Davide però s’avvide subito che questa ferita non era grave né prodotta da arma: gli parve piuttosto che il bambino fosse caduto dall’alto, da un cavallo o da un carretto, o vi fosse stato buttato giù. Gli fasciò alla meglio la gamba col fazzoletto pulito che teneva sempre di riserva in saccoccia: poi lo riavvolse nella sciarpa, e lo prese in braccio tentando ancora d’interrogarlo.

E gl’indicava i punti estremi della strada chiedendogli dond’era venuto: di su o di giù? Il bambino, che non s’era lamentato neppure nel sentirsi toccare la ferita, seguiva con gli occhi il movimento del dito del suo salvatore, ma non apriva la bocca pallida.

Veniva voglia di batterlo, di rimetterlo per terra e abbandonarlo al suo destino: e per qualche momento Davide non ebbe altra idea.

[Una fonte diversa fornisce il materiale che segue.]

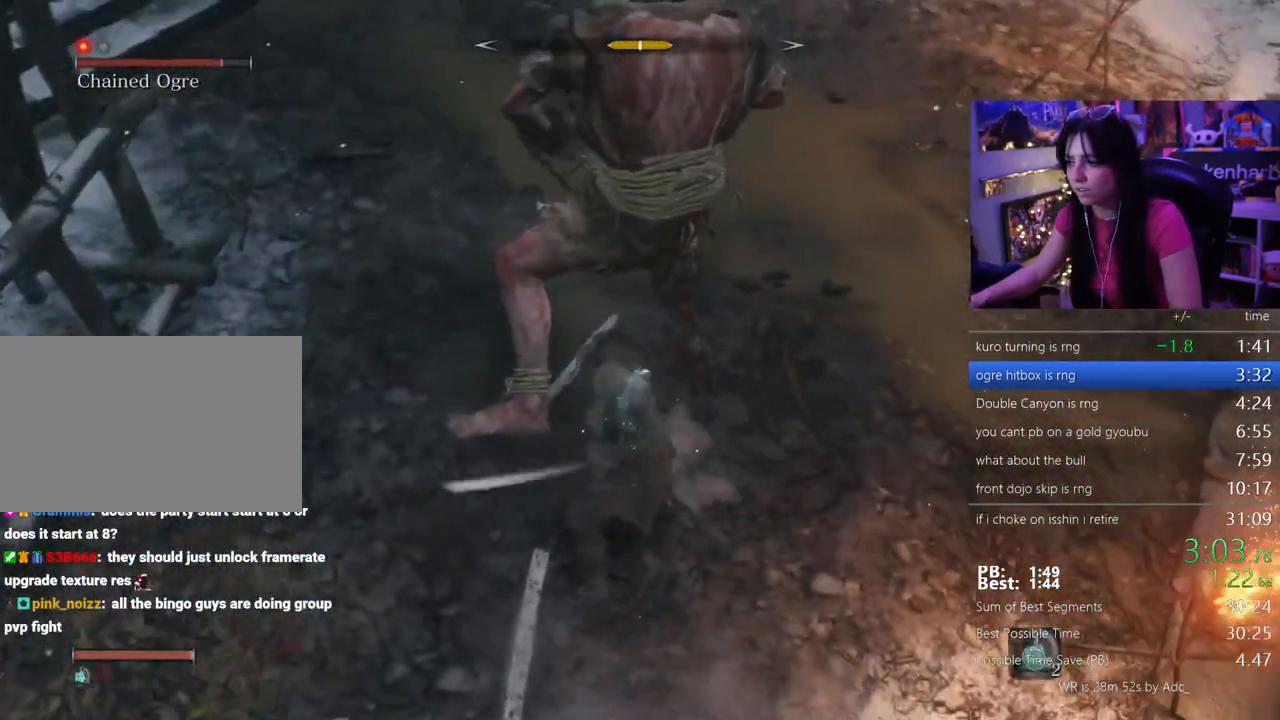
{"keys": ["w"], "events": []}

Ma non si decideva, ostinandosi a guardare su e giù per la strada in attesa che qualcuno apparisse. Nessuno appariva. La strada saliva dolcemente tra due bordi di rovi e di ginestre fiorite, di là dei quali, in quel punto, neanche a farlo apposta, mentre il resto del versante era coltivato a grano e ad oliveti, si stendeva una zona pietrosa, nuda, deserta.